“Pink Room” was written in the car after a trip to the Madonna Inn in San Luis Obispo, CA. The property is adorned with a pseudo-Swiss-Alps exterior and lavish common rooms accented by pink roses, murals, and hammered copper. Pink cocktails, desserts, and flowers bloom in the ballroom. It is without a doubt one of the most romantic looking places I’ve ever been.
I think as humans we often find ourselves enamored with specific places, and being there made me consider the difference between loving a place or an experience and loving a person. Rather than being about a specific instance, the song is moreso about a general feeling I’ve experienced quite a bit, that of being in a new place with a new person and not knowing if it’s the scenery or companionship that you’re falling in love with. When opportunities seem endless, it becomes less clear what you actually want.
The instrumental “bones” of the song were recorded live at Tropico Beauty in Glendale, CA with me on guitar, Brian Kupillas on drums and Phil Hartunian on bass. It was fun recording it that way because there were no rules. We didn’t play to a click track, and no one really knew exactly when the song was starting or ending; we sort of just played it out and what it was is what it became.

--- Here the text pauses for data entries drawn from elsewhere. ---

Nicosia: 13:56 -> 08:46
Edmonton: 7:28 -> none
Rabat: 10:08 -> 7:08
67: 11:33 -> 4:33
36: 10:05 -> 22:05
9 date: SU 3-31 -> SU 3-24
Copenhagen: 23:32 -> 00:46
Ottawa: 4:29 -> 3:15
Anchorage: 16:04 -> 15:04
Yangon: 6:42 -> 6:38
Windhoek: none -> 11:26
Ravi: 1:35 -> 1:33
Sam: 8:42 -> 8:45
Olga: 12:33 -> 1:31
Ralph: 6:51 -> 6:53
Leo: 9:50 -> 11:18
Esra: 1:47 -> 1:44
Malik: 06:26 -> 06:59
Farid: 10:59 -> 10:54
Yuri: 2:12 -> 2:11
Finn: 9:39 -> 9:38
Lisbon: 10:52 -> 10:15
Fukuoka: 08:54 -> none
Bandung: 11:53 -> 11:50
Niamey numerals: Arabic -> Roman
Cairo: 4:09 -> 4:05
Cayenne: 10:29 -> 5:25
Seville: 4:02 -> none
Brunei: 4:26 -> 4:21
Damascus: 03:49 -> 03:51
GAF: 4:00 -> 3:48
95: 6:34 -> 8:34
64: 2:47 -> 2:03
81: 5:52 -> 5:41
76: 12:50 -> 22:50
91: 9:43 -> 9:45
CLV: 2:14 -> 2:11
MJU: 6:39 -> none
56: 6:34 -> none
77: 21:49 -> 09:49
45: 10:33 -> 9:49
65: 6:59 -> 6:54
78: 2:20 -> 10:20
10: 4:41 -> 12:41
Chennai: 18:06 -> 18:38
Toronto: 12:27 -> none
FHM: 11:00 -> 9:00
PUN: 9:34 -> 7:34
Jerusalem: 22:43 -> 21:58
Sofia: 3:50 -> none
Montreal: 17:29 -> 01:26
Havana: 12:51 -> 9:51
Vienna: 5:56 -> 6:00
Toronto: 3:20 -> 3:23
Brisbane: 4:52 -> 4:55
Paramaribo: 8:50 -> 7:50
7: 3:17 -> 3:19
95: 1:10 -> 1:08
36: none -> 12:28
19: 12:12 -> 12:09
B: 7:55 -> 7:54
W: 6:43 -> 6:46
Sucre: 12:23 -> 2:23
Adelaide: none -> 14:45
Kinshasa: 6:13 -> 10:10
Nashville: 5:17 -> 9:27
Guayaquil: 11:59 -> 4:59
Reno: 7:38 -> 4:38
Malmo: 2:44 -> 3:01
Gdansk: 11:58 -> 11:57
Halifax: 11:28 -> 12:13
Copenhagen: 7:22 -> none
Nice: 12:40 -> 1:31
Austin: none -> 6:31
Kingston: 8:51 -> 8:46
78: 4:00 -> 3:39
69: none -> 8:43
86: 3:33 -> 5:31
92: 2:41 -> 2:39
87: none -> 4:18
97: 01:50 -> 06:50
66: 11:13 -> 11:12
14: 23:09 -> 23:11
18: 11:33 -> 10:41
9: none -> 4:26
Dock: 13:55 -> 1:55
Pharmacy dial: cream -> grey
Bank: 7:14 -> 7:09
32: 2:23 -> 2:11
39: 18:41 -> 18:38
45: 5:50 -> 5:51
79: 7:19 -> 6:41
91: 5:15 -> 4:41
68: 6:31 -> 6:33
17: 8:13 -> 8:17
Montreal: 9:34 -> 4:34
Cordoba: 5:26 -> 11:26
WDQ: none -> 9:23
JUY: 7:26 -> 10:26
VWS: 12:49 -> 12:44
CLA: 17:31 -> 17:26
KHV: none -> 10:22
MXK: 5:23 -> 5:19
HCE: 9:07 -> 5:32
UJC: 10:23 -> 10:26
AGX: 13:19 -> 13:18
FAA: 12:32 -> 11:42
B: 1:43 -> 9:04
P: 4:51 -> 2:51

I’d somehow bypassed the seemingly ubiquitous Mountain Goats Phase that I feel most experience at some point in their teens or early 20s. I dove in quite deep in the summer of 2018 while touring with TV Girl, whose members’ driving playlists relied heavily on early Mountain Goats albums. It isn’t quite as obvious in the studio version, but when I first sang “Pink Room” to my partner at the time on an acoustic guitar, he pointed out that the vocal delivery “is straight out of All Hail West Texas.” I wanted most of the instrumentation to be pretty straight forward, but wanted the electric guitar to get really out of control.
Writing the words, I drew comparisons between delicate changes in the environment and subtle shifts of human behavior. I consider “Pink Room” a contemplative monologue about the inner turmoil of a friendship dancing into the realm of romance. It’s about feeling uncertain whether she loves you or just the way you exist in that moment. And whether or not it’s worth finding out anyway. It’s about wondering if taking a beautiful thing further will ruin it or make it better, and the frustration of not being able to know beforehand. It’s about finding things in people you weren’t really looking for, and coming to terms with that discovery.
Sometimes it’s better to let yourself experience a moment without getting your heart involved. It’s the first warm night of the summer and you wonder if it’s the weather that’s pulling her toward you, how the moonlight falling on her face seems different now, or maybe you’d just never noticed before. Are you in love with actress or the movie itself? Is it better to let a flower blossom, exist and wilt on its own time? Or cut the flower in full bloom and tuck it behind your ear? Sometimes it’s hard to differentiate between what could happen and what should happen. The song is about skirting the line between love and friendship. The romance and tension stemming from a friendship that is swaying out of control. It’s about finding a way to balance the boredom of the present and the freedom of the future. I often think it’s better to enjoy the tension.